The researchers also emphasized that deepfakes are getting better all the time and that there is no guarantee that it won’t become much easier for them to evade any particular challenge—or even combinations of them—in the future.
That’s also why many researchers are trying to address the problem of live deepfakes from the opposite perspective—creating some sort of digital signature or watermark that would prove that a video call is authentic, rather than trying to uncover a deepfake.

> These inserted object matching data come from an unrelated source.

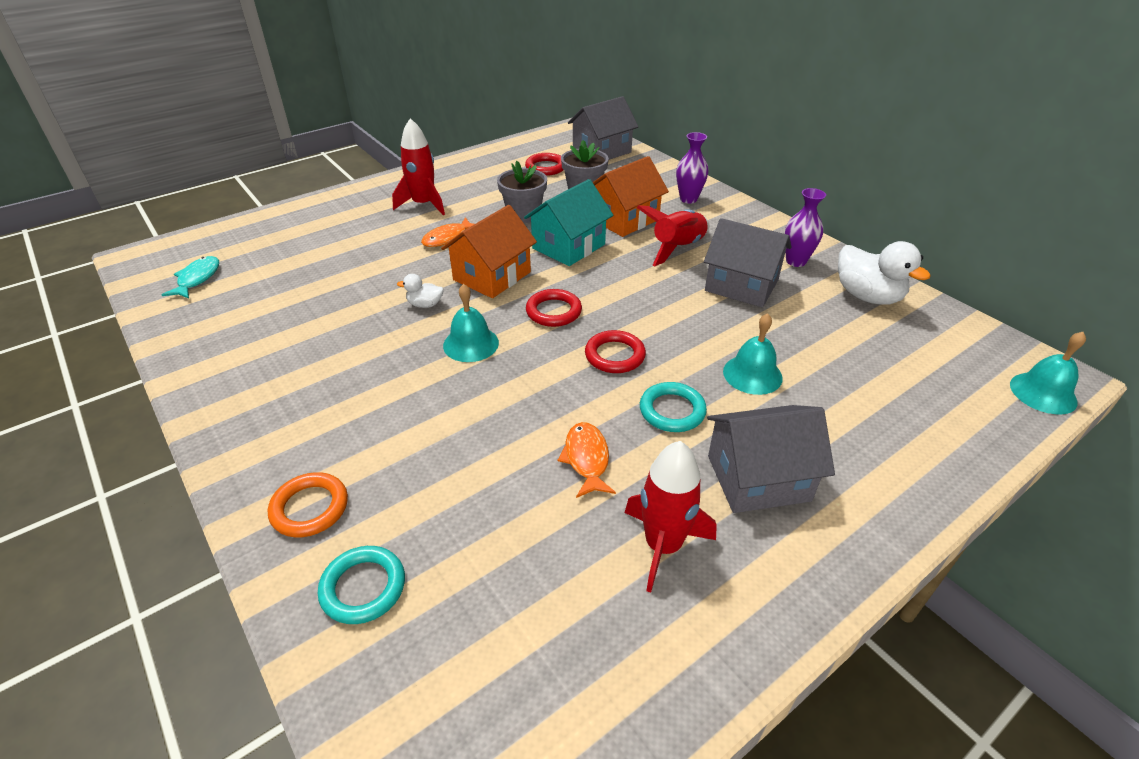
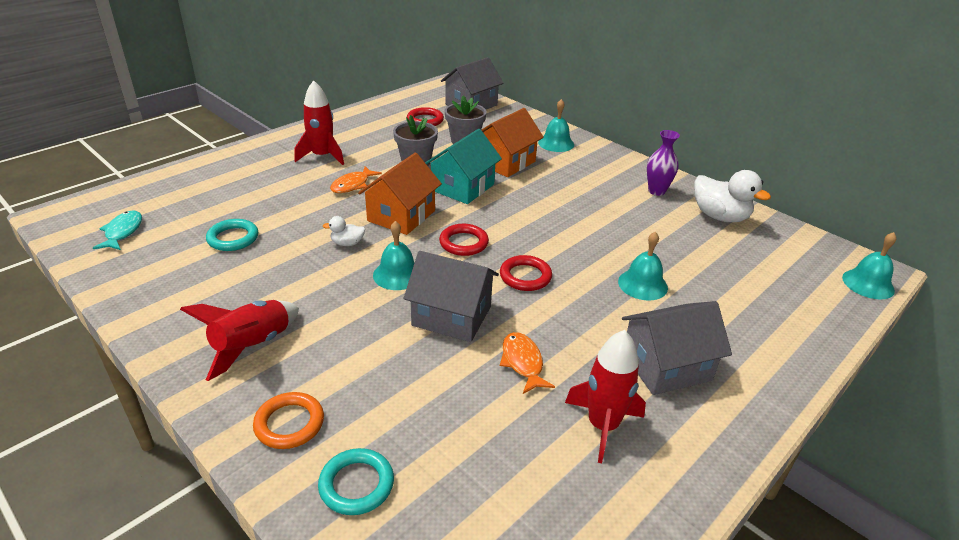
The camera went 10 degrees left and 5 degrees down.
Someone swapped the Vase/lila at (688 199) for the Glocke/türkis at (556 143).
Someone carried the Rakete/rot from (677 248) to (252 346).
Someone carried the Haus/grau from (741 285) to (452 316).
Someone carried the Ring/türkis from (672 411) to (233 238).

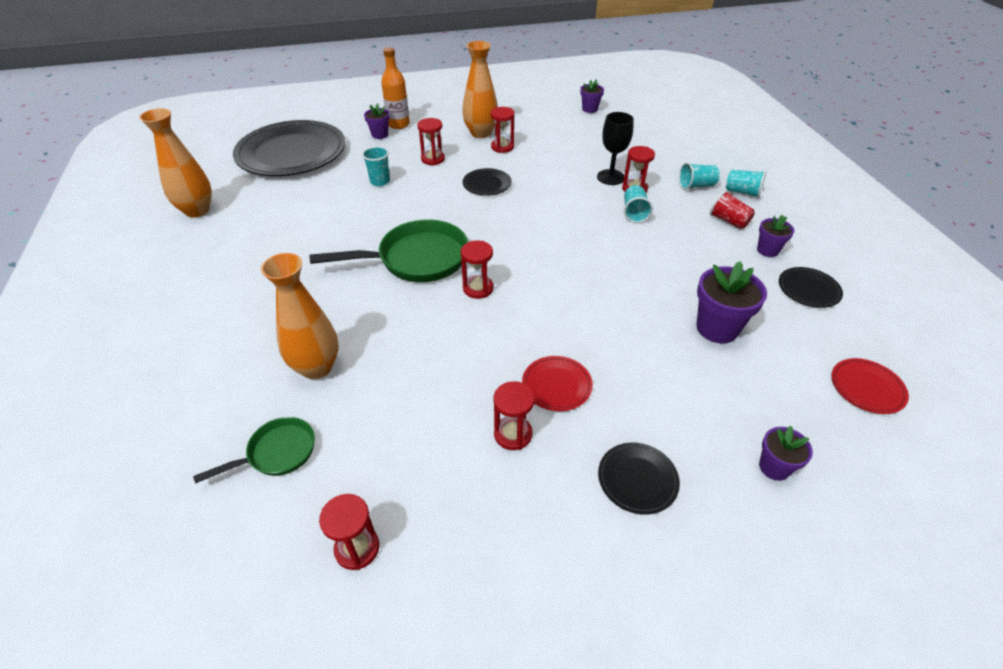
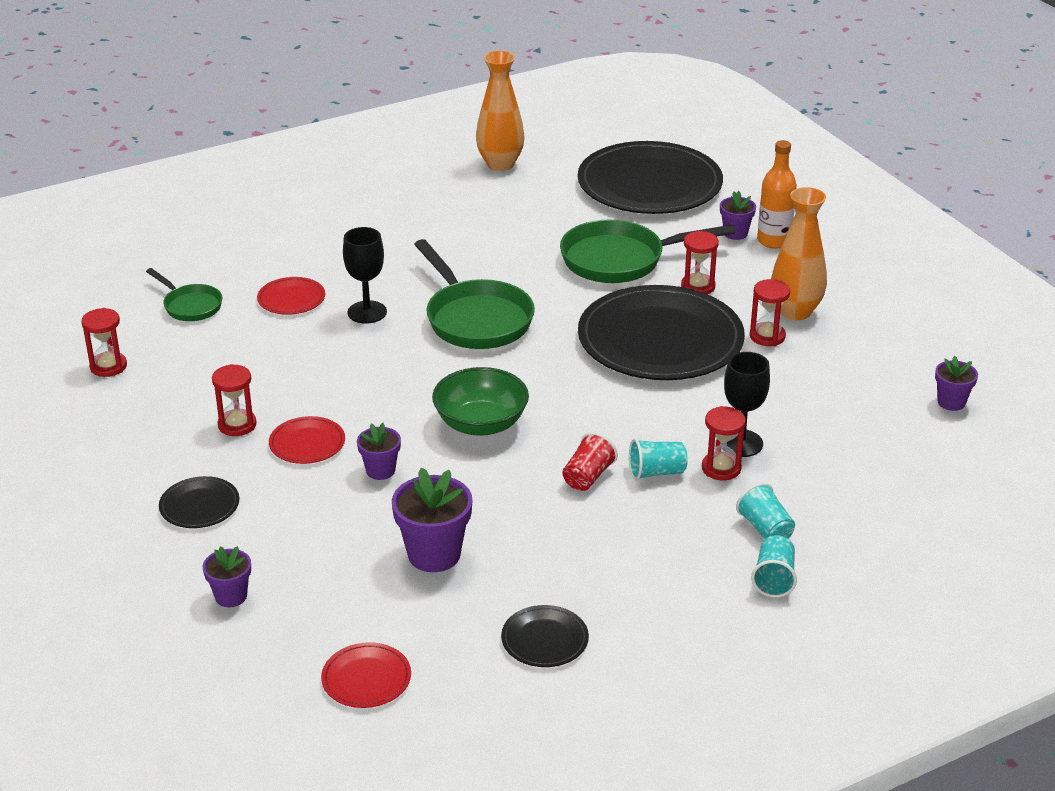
The camera went 75 degrees right and 10 degrees down.
Someone swapped the Becher/türkis at (380 181) for the Pfanne/grün at (620 260).
Someone scaled the Teller/schwarz at (487 184) by 2.36.
Someone carried the Becher/rot from (728 221) to (588 477).
Someone carried the Blumentopf/lila from (767 250) to (380 470).
Someone took away the Sanduhr/rot at (478 288).
Someone swapped the Vase/orange at (316 367) for the Teller/rot at (291 299).
Someone put down the Kelch/schwarz at (367 312).
Someone put down the Schüssel/grün at (481 424).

One group that might work on a protocol for verifying live video calls is the Coalition for Content Provenance and Authentication (C2PA)—a foundation dedicated to digital media authentication standards that’s backed by companies including Microsoft, Adobe, Sony, Twitter. “I think the C2PA should pick this up because they have built specification for recorded video and extending it for live video is a natural thing,” Farid says. But Farid admits that trying to authenticate data that is being streamed in real-time is not an easy technological challenge. “I don’t see immediately how to do it, but it will interesting to think about,” he says.
In the meantime, remind the guests on your next Zoom call to bring a pencil to the meeting.